Set exercise » Please list every line in the data below that contains the string "makeQuery".

(Stored data)
_ _ _ _ _
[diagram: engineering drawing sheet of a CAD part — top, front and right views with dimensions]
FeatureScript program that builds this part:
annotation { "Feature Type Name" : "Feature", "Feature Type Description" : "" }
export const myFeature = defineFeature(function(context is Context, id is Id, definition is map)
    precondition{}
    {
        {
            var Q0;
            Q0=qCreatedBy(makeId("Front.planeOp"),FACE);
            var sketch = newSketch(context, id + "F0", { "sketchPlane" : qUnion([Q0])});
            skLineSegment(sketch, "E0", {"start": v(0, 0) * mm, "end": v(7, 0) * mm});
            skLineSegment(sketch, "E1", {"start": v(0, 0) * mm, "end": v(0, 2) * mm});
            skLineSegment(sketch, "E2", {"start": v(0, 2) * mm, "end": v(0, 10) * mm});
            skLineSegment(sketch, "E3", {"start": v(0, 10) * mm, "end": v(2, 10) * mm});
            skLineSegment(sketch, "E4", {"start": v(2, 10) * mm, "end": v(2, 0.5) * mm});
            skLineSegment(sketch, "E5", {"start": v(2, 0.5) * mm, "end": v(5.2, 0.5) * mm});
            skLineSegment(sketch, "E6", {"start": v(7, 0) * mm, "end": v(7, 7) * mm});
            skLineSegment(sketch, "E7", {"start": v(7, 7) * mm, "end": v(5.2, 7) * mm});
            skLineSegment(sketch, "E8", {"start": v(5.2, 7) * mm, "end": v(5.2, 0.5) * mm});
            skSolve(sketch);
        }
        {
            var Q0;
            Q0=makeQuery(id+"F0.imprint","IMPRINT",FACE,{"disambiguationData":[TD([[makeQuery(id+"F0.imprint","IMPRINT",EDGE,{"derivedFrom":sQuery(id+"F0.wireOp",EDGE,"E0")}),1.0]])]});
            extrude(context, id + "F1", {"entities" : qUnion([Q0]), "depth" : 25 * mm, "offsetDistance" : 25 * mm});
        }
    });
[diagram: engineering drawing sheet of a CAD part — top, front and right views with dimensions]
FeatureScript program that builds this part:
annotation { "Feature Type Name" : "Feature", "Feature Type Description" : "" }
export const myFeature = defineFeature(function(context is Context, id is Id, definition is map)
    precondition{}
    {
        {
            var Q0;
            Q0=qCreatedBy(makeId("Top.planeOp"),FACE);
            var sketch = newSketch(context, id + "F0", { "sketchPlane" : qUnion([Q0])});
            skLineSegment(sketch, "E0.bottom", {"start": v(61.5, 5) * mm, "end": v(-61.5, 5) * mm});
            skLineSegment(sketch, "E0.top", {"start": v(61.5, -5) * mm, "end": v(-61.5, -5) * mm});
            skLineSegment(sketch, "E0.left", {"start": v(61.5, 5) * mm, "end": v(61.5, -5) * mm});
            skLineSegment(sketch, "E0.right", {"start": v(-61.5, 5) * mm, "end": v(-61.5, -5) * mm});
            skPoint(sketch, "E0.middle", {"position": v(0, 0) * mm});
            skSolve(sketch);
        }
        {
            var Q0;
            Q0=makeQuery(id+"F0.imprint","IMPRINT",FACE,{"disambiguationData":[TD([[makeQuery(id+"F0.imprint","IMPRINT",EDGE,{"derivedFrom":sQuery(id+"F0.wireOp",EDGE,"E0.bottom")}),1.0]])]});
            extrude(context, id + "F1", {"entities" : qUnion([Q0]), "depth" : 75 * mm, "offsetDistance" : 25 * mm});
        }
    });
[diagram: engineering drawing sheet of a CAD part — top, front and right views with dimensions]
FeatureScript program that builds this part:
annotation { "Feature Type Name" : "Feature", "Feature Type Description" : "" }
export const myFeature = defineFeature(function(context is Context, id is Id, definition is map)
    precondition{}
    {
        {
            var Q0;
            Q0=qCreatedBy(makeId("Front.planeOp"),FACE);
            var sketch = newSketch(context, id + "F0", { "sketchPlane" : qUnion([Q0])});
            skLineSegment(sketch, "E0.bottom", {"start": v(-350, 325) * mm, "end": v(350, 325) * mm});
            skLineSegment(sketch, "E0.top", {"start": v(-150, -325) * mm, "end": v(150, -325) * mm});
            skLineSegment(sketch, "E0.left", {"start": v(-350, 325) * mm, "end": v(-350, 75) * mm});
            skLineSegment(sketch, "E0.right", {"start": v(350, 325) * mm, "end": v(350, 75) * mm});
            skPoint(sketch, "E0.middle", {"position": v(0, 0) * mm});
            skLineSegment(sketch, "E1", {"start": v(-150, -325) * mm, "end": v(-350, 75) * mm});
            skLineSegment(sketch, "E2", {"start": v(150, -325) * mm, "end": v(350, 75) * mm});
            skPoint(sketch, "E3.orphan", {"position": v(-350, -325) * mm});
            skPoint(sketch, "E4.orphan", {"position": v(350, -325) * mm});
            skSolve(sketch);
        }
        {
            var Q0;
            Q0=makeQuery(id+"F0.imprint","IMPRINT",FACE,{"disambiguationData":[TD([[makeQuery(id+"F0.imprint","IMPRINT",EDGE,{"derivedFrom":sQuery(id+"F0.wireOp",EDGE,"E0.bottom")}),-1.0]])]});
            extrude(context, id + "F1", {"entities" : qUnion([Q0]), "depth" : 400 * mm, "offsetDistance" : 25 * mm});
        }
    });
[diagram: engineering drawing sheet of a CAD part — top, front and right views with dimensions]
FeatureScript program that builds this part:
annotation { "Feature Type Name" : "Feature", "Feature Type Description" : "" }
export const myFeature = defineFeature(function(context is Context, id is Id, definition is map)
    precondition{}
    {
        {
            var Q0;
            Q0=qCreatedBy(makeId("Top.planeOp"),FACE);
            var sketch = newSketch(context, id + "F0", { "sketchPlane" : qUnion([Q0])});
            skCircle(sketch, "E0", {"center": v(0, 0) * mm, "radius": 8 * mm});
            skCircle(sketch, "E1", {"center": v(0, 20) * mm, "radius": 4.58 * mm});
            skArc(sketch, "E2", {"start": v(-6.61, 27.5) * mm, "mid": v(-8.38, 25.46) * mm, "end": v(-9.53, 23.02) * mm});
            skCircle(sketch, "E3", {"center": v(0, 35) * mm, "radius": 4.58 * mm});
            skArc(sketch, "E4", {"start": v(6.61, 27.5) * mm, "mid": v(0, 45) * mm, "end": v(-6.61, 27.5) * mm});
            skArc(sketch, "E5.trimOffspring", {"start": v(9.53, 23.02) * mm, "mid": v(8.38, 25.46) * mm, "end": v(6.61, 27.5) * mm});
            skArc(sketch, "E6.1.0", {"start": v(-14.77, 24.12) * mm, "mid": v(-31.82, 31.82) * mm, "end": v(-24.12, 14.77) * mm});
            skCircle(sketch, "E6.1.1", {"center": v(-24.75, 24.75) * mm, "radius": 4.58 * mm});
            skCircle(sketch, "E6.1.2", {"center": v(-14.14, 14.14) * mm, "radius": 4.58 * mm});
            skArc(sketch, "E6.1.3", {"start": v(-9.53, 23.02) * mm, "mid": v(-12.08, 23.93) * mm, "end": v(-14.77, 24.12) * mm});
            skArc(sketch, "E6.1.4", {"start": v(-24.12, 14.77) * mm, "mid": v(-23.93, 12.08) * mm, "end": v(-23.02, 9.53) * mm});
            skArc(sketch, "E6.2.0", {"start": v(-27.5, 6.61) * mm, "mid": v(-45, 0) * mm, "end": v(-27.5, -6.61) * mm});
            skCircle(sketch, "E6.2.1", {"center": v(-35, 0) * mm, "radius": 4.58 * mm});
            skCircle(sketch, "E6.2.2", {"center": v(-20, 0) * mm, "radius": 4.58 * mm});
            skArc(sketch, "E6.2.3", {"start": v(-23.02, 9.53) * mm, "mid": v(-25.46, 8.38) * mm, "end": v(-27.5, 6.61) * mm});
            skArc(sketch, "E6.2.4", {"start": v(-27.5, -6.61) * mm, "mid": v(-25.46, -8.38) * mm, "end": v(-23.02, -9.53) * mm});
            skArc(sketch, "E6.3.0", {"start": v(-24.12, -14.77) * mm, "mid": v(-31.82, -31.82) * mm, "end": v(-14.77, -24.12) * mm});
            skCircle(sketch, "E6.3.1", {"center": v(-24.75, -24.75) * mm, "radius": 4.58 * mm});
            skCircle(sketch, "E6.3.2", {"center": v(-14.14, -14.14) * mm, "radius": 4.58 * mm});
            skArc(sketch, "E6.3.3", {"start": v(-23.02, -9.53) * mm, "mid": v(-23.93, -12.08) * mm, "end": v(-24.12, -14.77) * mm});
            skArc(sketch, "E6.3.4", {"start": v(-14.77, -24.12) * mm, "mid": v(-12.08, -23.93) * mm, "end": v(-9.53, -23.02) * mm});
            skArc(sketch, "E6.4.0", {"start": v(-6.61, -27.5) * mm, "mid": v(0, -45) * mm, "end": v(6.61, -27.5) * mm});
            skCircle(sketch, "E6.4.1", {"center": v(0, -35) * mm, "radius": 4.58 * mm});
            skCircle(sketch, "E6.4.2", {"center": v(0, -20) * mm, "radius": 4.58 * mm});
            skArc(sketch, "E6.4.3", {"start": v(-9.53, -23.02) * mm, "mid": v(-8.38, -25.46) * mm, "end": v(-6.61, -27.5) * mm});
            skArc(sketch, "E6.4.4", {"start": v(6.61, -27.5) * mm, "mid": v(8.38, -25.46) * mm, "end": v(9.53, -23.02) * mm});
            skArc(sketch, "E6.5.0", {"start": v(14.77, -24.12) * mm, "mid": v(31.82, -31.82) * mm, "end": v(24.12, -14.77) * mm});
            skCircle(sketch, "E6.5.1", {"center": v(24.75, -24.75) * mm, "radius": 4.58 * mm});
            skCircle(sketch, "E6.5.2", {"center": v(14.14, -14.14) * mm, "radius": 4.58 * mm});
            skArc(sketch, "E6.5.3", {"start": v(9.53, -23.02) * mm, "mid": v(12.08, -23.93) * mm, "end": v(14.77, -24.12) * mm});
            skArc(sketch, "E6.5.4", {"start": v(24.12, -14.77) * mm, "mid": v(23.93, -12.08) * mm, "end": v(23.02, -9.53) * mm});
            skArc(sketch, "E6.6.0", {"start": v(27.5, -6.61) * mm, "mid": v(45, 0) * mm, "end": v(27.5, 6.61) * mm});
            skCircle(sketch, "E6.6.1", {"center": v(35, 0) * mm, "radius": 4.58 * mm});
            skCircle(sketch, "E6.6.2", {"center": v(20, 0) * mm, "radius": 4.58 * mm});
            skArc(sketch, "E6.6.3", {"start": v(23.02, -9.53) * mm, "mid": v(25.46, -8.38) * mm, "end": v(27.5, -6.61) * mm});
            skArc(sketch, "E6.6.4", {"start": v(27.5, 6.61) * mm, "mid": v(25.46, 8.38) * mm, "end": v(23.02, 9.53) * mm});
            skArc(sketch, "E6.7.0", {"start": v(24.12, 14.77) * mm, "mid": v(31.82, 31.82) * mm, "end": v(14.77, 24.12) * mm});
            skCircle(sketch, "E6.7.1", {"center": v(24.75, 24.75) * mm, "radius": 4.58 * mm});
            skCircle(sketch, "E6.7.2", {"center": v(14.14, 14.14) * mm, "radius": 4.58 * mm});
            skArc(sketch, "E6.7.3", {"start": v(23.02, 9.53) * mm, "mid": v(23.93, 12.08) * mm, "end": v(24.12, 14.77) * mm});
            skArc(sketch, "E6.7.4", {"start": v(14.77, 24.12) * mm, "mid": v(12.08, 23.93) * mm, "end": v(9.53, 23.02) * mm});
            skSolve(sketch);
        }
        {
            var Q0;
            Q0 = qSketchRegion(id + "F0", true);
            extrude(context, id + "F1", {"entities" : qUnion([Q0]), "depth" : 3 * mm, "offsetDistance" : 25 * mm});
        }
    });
_ _ _ _ _
Right answer »
            Q0=makeQuery(id+"F0.imprint","IMPRINT",FACE,{"disambiguationData":[TD([[makeQuery(id+"F0.imprint","IMPRINT",EDGE,{"derivedFrom":sQuery(id+"F0.wireOp",EDGE,"E0")}),1.0]])]});
            Q0=makeQuery(id+"F0.imprint","IMPRINT",FACE,{"disambiguationData":[TD([[makeQuery(id+"F0.imprint","IMPRINT",EDGE,{"derivedFrom":sQuery(id+"F0.wireOp",EDGE,"E0.bottom")}),1.0]])]});
            Q0=makeQuery(id+"F0.imprint","IMPRINT",FACE,{"disambiguationData":[TD([[makeQuery(id+"F0.imprint","IMPRINT",EDGE,{"derivedFrom":sQuery(id+"F0.wireOp",EDGE,"E0.bottom")}),-1.0]])]});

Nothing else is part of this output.